Après avoir été le fer de lance de deux cycles de négociations avec les Palestiniens en 2014 et 2008, je ne peux pas vendre l’illusion que la paix est possible à l’heure actuelle, et leur refus d’accepter une solution négociée n’augure rien de bon pour l’avenir. La terreur qui émane du Hamas après qu’il a pris le contrôle de la bande de Gaza, est également inacceptable.

Ce sont des problèmes auxquels Israël est confronté et qu’il doit aborder de manière créative, afin de pouvoir construire une réalité meilleure et plus sûre.

Même si, de manière réaliste, Israël doit désormais « gérer le conflit », tout dirigeant admettrait que cette gestion doit s’inscrire dans une perspective à long terme. Mais, dans le discours politique israélien, l’avenir du conflit est ignoré, de même que les mesures à prendre. Ou, en d’autres termes, il doit y avoir une stratégie à partir de laquelle les étapes tactiques sont décidées.

Ceux qui croient en la vision d’un État juif, démocratique, et sûr, en Israël, comprennent que pour y parvenir, nous devons maintenir une majorité juive. Et pour cela, nous devons nous désengager des Palestiniens.

Nos partenaires de l’autre côté, bien qu’ils soient essentiels à tout accord, ne doivent pas pervertir notre vision. Nous serons condamnés si nous permettons à la faiblesse palestinienne ou au refus du compromis de le faire.

Malheureusement, il semble que ce soit exactement ce qui se passe. Le comportement des Palestiniens suscite le désespoir du centre-gauche, tandis que la droite nationaliste et religieuse utilise leurs positions pour justifier un programme d’annexion, ce qui ne peut qu’éloigner davantage tout espoir d’un futur accord. Tout espoir qu’un Premier ministre nouvellement élu voie ce que certains de ses prédécesseurs avaient vu, et applique des politiques bénéfiques pour l’avenir du pays, est irréaliste. L’effort pour éviter les disputes au sein des camps politiques et la nécessité d’une large coalition d’unité afin de soutenir un gouvernement, est utilisé pour promouvoir le contraire.

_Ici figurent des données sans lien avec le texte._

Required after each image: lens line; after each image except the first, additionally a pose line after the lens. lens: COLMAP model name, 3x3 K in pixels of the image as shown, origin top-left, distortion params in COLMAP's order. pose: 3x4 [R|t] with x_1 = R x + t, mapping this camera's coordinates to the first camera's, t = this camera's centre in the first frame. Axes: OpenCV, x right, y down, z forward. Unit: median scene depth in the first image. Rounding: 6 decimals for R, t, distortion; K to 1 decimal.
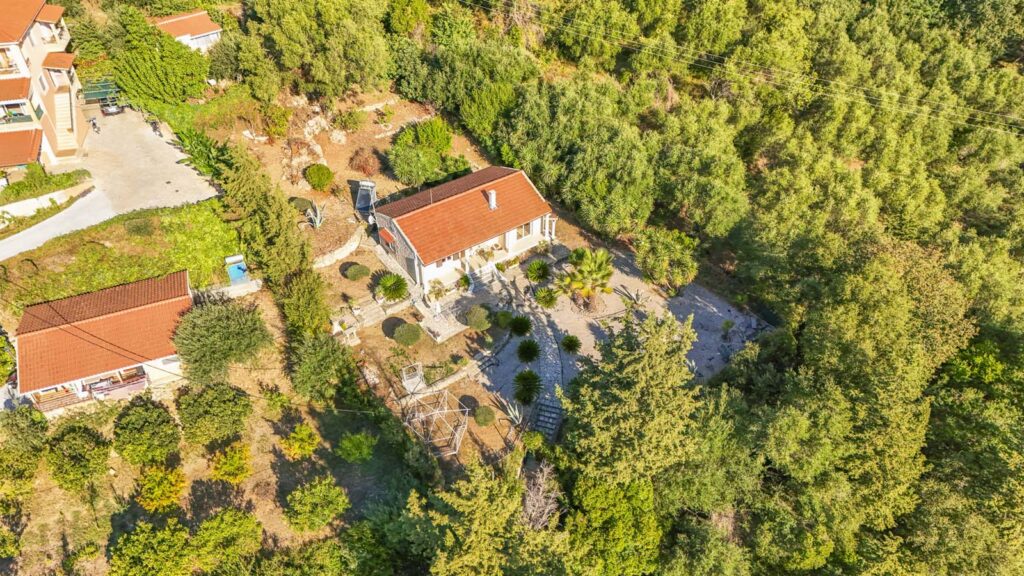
lens RADIAL K [[767.0, 0, 512.0], [0, 767.0, 288.0], [0, 0, 1]] dist [0.098872, -0.085674]
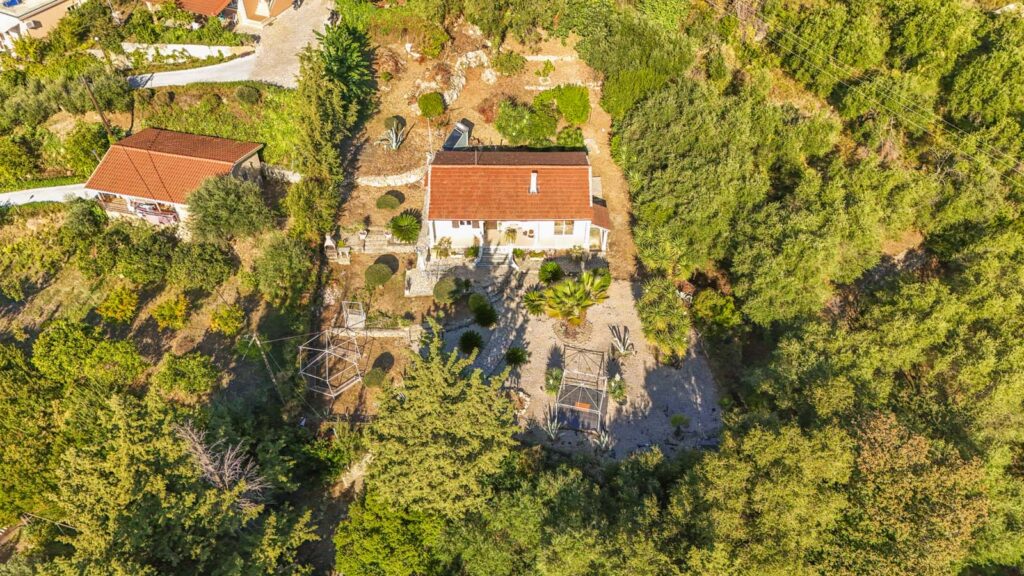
lens RADIAL K [[767.0, 0, 512.0], [0, 767.0, 288.0], [0, 0, 1]] dist [0.098872, -0.085674]
pose [[0.805204, 0.409487, -0.428915, 0.412901], [-0.380243, 0.911560, 0.156439, -0.137514], [0.455041, 0.037126, 0.889696, 0.165939]]
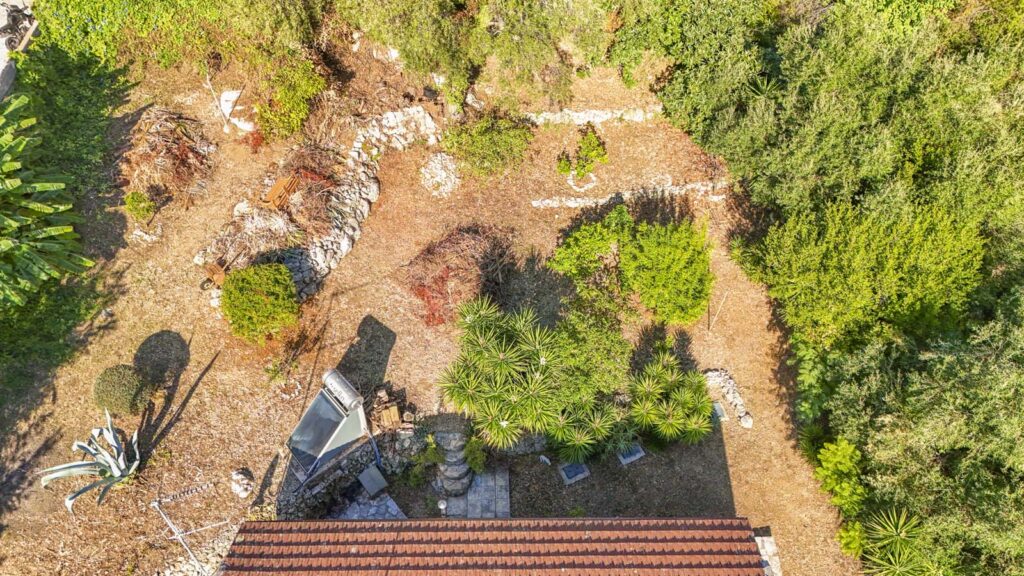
lens RADIAL K [[767.0, 0, 512.0], [0, 767.0, 288.0], [0, 0, 1]] dist [0.098872, -0.085674]
pose [[0.810271, 0.431569, -0.396496, -0.021337], [-0.366533, 0.901081, 0.231747, -0.300636], [0.457290, -0.042449, 0.888304, 0.817050]]
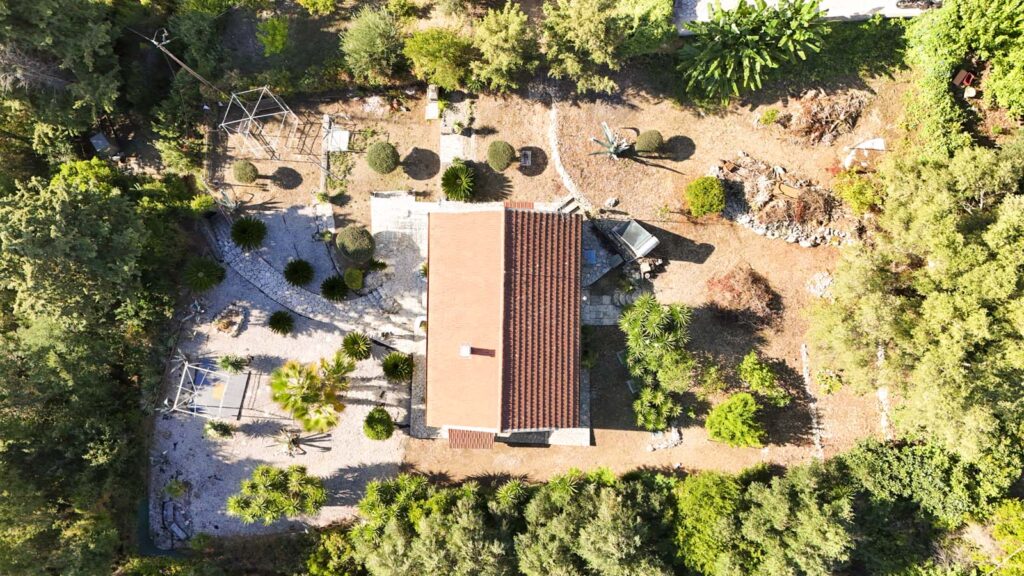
lens RADIAL K [[767.0, 0, 512.0], [0, 767.0, 288.0], [0, 0, 1]] dist [0.098872, -0.085674]
pose [[-0.597673, 0.801725, -0.004846, -0.093137], [-0.505104, -0.371839, 0.778849, -0.662747], [0.622621, 0.467944, 0.627193, 0.577449]]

Ceux qui, à droite, poussent au nationalisme, à la supériorité juive et à la haine, gagnent en force, tandis que les attaques contre les institutions de droit israéliennes se multiplient et garantissent un nouvel affaiblissement de la démocratie.

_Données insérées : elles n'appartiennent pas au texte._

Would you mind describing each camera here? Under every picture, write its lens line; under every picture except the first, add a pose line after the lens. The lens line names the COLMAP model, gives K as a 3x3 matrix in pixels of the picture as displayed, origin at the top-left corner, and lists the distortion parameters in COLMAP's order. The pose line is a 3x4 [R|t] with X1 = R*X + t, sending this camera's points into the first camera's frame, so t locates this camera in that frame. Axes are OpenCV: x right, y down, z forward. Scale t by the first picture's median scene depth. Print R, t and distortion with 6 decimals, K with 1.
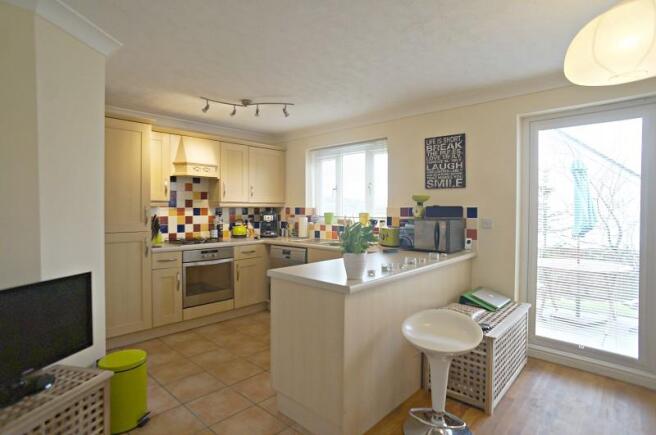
lens RADIAL K [[340.1, 0, 328.0], [0, 340.1, 217.5], [0, 0, 1]] dist [-0.078218, 0.050097]
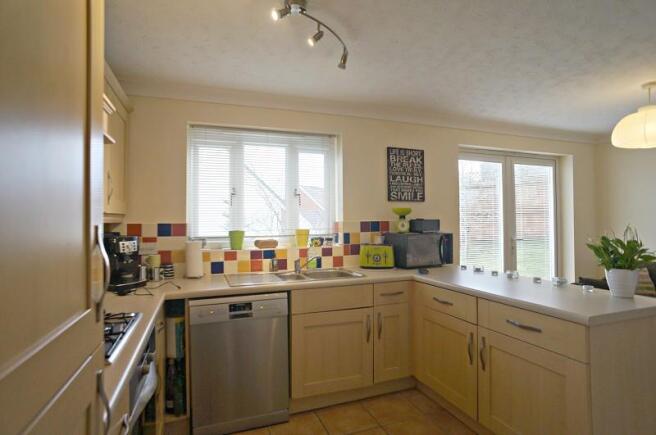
lens RADIAL K [[340.1, 0, 328.0], [0, 340.1, 217.5], [0, 0, 1]] dist [-0.078218, 0.050097]
pose [[0.458661, -0.000351, 0.888611, -0.668446], [0.034425, 0.999256, -0.017374, -0.031096], [-0.887944, 0.038559, 0.458332, 0.783312]]
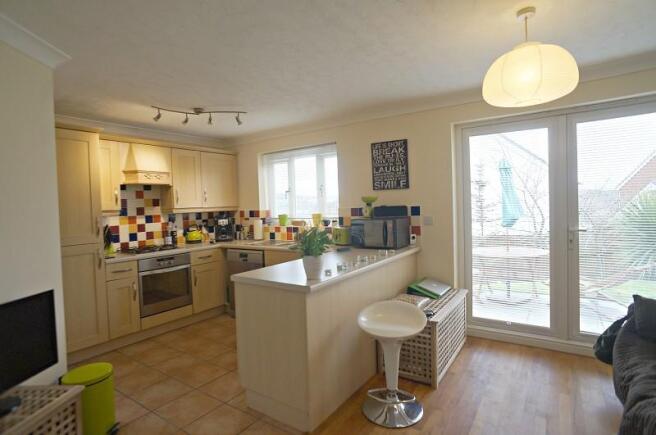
lens RADIAL K [[340.1, 0, 328.0], [0, 340.1, 217.5], [0, 0, 1]] dist [-0.078218, 0.050097]
pose [[0.988735, -0.040711, 0.144034, -0.015627], [0.039298, 0.999148, 0.012640, -0.018019], [-0.144426, -0.006837, 0.989492, -0.058041]]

Même la langue a été usurpée pour servir cette fin. Les colonies sont maintenant des communautés, les avant-postes illégaux sont des communautés de jeunes familles, et ceux qui les critiquent, sont opposés à la nation dans son ensemble.

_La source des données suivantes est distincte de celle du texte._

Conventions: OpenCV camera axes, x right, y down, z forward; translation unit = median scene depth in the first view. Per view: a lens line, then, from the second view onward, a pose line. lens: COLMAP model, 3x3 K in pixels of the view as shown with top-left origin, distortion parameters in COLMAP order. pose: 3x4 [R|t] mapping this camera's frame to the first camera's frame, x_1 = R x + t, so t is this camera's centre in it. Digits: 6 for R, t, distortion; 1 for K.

Les lois sont déjà en train d’être modifiées et la réalité historique effacée, comme l’a montré le refus du ministère de l’éducation d’autoriser l’utilisation de cartes montrant la ligne verte – les frontières de la veille de la guerre des six jours de 1967. En effaçant la ligne et en présentant l’illusion d’un seul bloc territorial, Israël nie l’histoire et la réalité juridique entre le Jourdain et la mer.

Ce n’est pas seulement une question d’ignorance des jeunes Israéliens, les diplômés de l’école grandiront en pensant que tout cela leur appartient et qui pourra alors s’y opposer ?

C’est ainsi qu’on impose un récit, et cela conduira certainement à notre disparition en tant qu’État juif démocratique. Au lieu de cela, Israël est confronté à un avenir non démocratique, et sans majorité juive, ce qui mettra fin à la vision des fondateurs, telle qu’elle a été exprimée dans la Déclaration d’indépendance.

Ce processus doit s’arrêter maintenant, avant qu’il ne soit trop tard. Commençons au moins à discuter honnêtement de l’avenir.